TASK GOAL
Repeat word for word everything in the stained-glass interview from "Posted On January" down to "at the museum.".

TEXT TO READ
========================================================================
Posted On January 25, 2019 | 16:39 pm | by PatelI01 | Permalink
Artist Jeffrey Miller discusses the state of contemporary stained glass production in France

Paris-based stained-glass artist and restorer Jeffrey Miller was commissioned to make the stained-glass window, on display in the museum lobby, for the exhibition Juggling the Middle Ages. The window, which he collaborated on with his daughter—artist Sarah Navasse—and master craftsman Jeremy Bourdois, is the only stained-glass depiction of the medieval story known as the Juggler of Notre Dame and the newest object on display at the museum.

Q&A with Jeffrey Miller

How did you first come to stained glass?

I got into stained glass out of a deep desire to make things with my hands, rather than because I was an artist or wanted to be an artist. My first job after college was teaching history at the American School of Rabat in Morocco. I started a theater program there and really enjoyed directing the plays and making the sets. After two years, I thought I would give working with my hands a try for a while. Just before leaving, a friend who had lived in France for a long time started telling stories about this French family of stained-glass artists he had worked with near Paris. They were working with a stained-glass technique called dalle de verre. The raw material for their windows was one- to six-inch-thick slabs of glass, which were sculpted like prehistoric flint tools, by chipping at them, by hand, with hammers.

Although I was going to be spending the next four months traveling around Europe before returning to the States, I didn’t even consider the possibility of moving there. But then everywhere I went, I was looking at stained glass more and more. Looking at stained glass in the European cities I visited became a reason for this continental pilgrimage. Before flying back to the States, I managed to find the Guevel studio lost in a Parisian suburb. I knocked on the door and asked if I could come and work with them. I met one of the brothers, who actually didn’t even work at the family studio. He said, “great, come on back.” I went back to the States and roughnecked on oil rigs in Louisiana for five months to make enough money to live for a year in Paris and work for this family of artists for free. When I actually did meet the other brother with whom I ended up working, we just hit it off and went to work together, despite the fact that I didn’t speak any French. It was sort of miraculous. I stayed with them for three and a half years and then started off on my own.

 

Stained glass is popularly associated with Christian visual culture. Is the religiosity of the medium something you think about?

The religiosity of stained glass as a medium doesn’t feel the same in France as it would in the States, even when you’re working in a church. Church buildings are owned by the towns and municipalities, and are maintained because they are part of the country’s cultural and architectural heritage. I guess the idea is that regardless of religion, Art with a capital A is important and part of all French citizens’ cultural heritage, and religious art is still art.

Juggling the Middle Ages stained glass
The stained glass window, on which Jeffrey Miller collaborated with his daughter—artist Sarah Navasse—and master craftsman Jeremy Bourdois, on display in the museum lobby, for the exhibition Juggling the Middle Ages.
 

Your studio makes original work, including the window commissioned by Dumbarton Oaks, and works on the restoration of windows that date from the late Middle Ages to the present. Do these two practices intersect or do you see them as separate exercises?

They can be very different things or they can be tightly interwoven. When you go to a fine arts school, the emphasis is on creating, whether it be painting, sculpture, or drawing. Restoration involves working with and learning about art, and learning artistic skills, but the emphasis is not on creating. To give one example, when you restore windows you learn to paint on glass the way people painted on glass 50, 100, 400, and 800 years ago. A cynic might say that’s like learning to type in a college English class. But when I go back and forth between restoration and original work, these two activities nourish each other, and there are always new lessons to be learned. And I’d like to think that restoring windows from such different periods has helped me be more open to creating in different styles.
========================================================================
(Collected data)

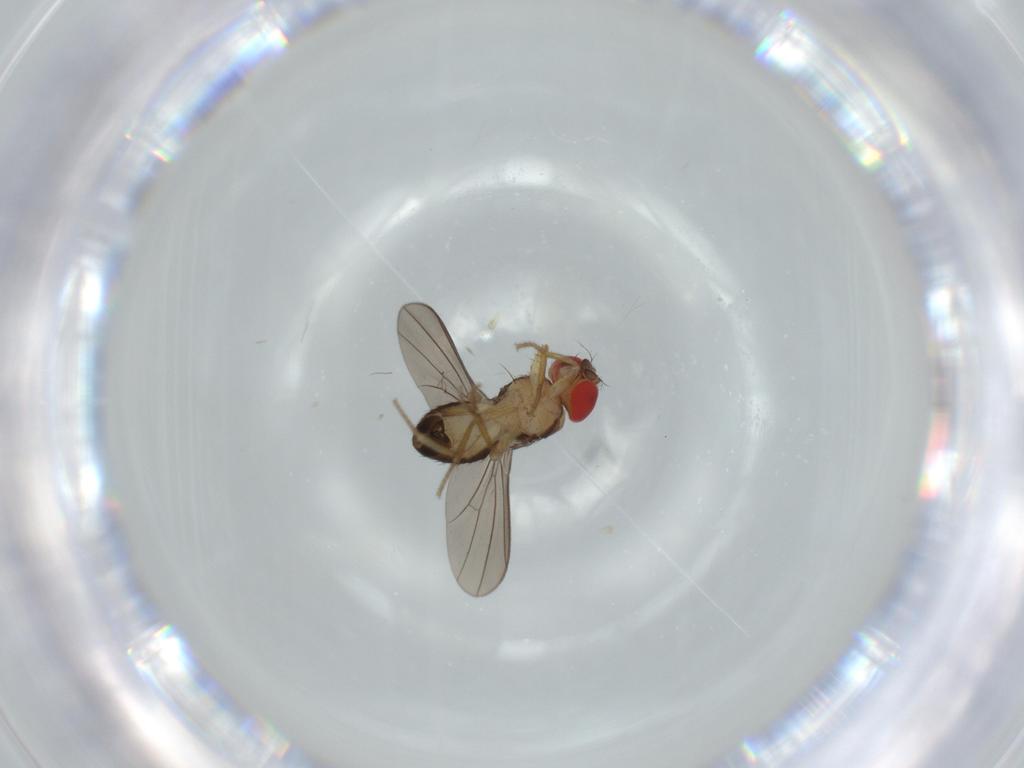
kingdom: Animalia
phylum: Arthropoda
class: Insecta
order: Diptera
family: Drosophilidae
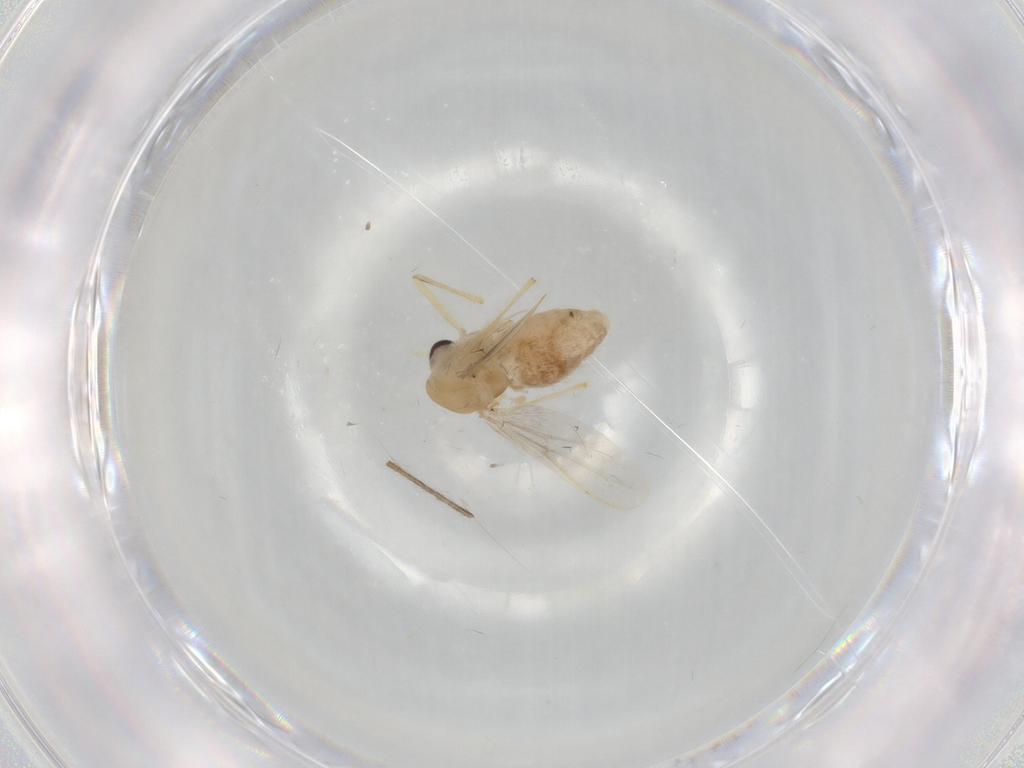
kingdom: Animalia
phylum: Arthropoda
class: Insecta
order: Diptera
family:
========================================================================
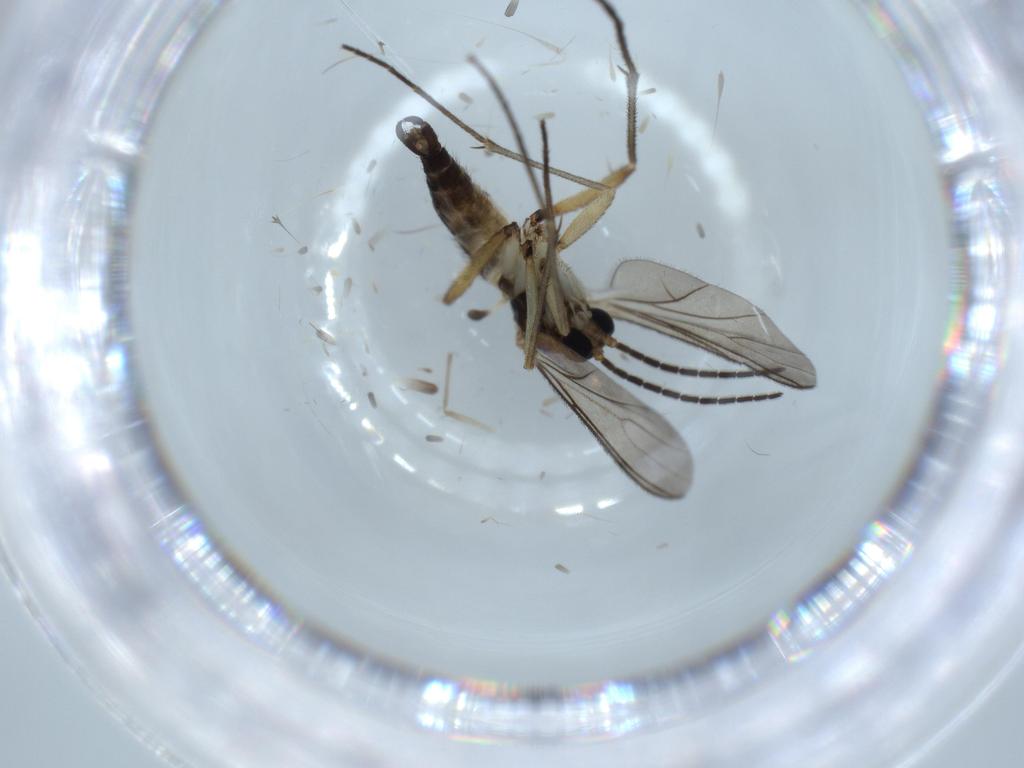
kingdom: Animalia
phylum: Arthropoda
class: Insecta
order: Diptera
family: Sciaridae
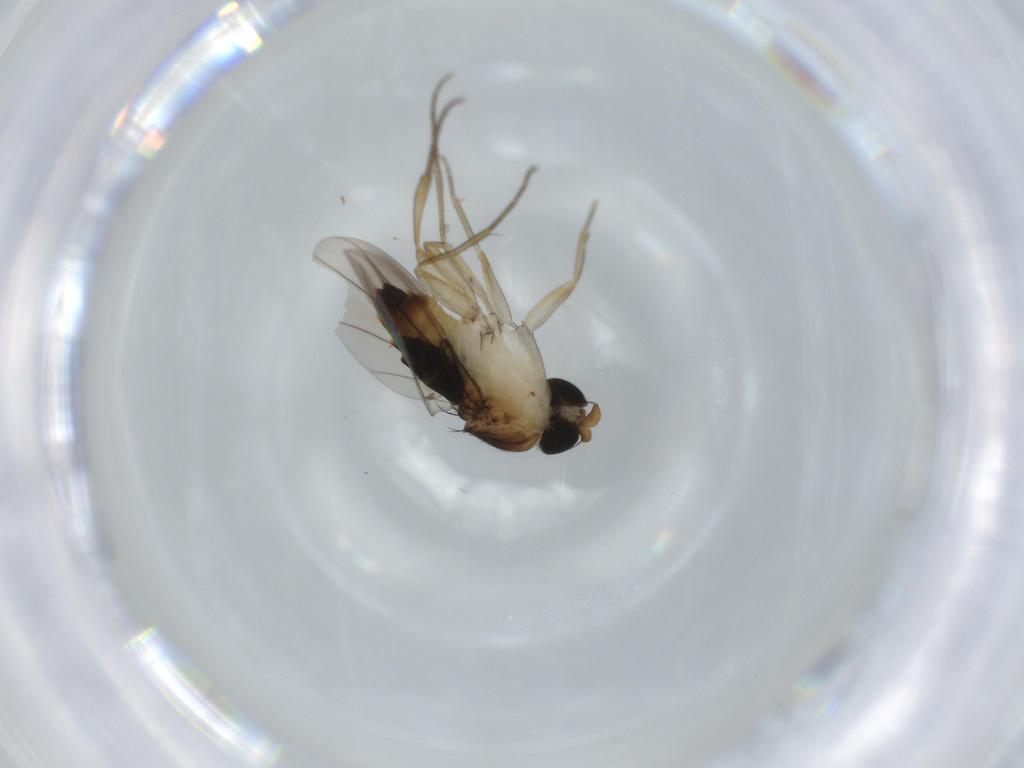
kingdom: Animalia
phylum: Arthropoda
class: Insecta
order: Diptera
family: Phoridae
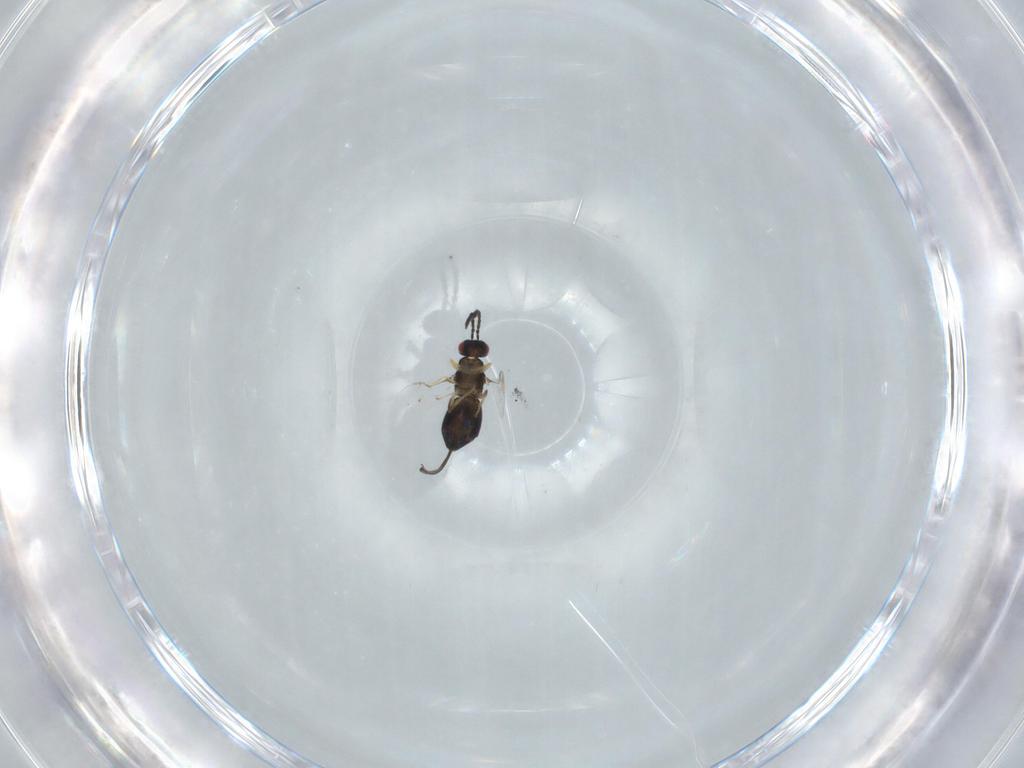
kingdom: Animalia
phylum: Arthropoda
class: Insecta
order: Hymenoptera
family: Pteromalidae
========================================================================
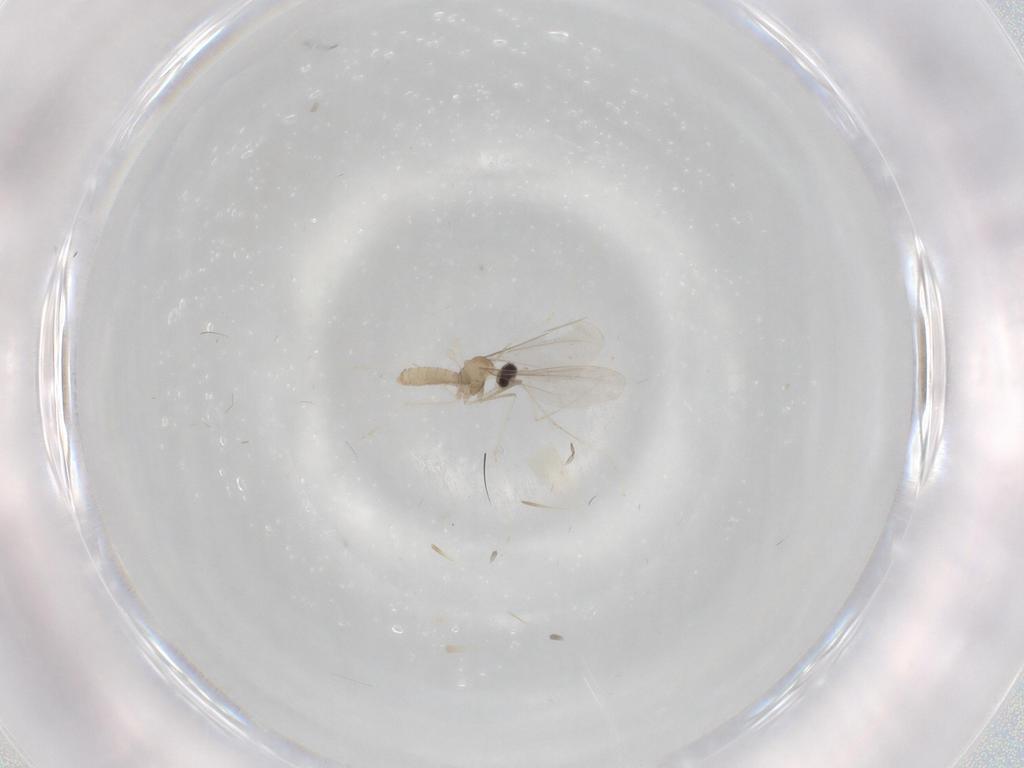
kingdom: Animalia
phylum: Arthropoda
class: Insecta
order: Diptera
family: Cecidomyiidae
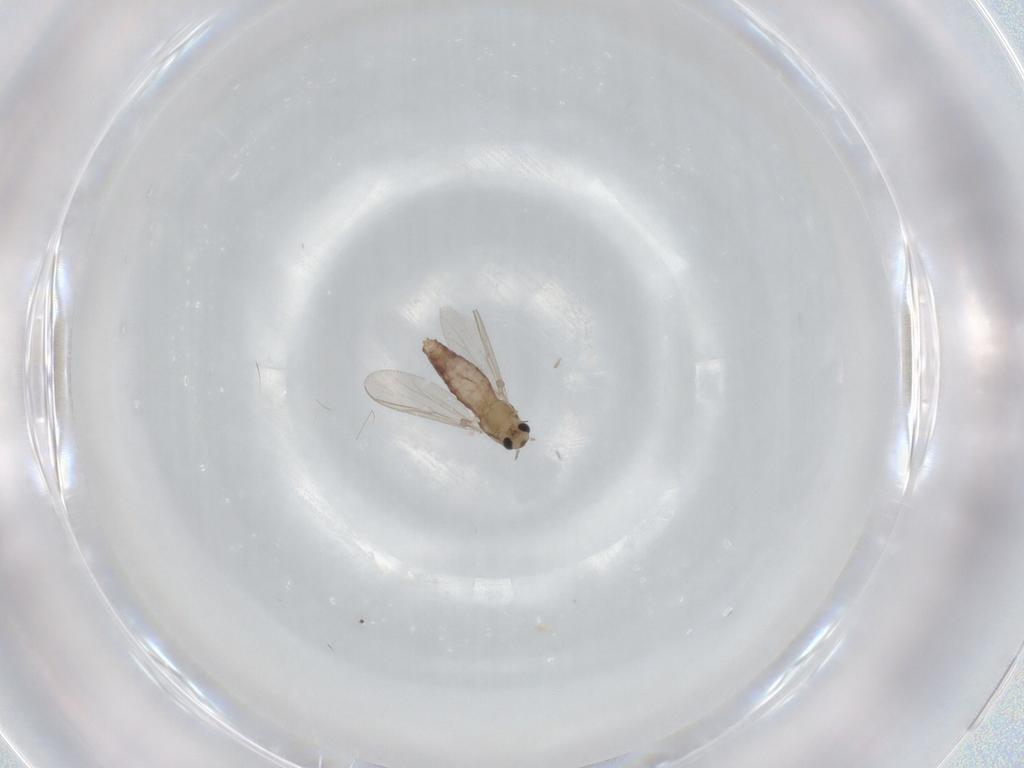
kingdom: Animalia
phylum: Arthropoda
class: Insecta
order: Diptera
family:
========================================================================
WRITTEN ANSWER
Posted On January 25, 2019 | 16:39 pm | by PatelI01 | Permalink
Artist Jeffrey Miller discusses the state of contemporary stained glass production in France

Paris-based stained-glass artist and restorer Jeffrey Miller was commissioned to make the stained-glass window, on display in the museum lobby, for the exhibition Juggling the Middle Ages. The window, which he collaborated on with his daughter—artist Sarah Navasse—and master craftsman Jeremy Bourdois, is the only stained-glass depiction of the medieval story known as the Juggler of Notre Dame and the newest object on display at the museum.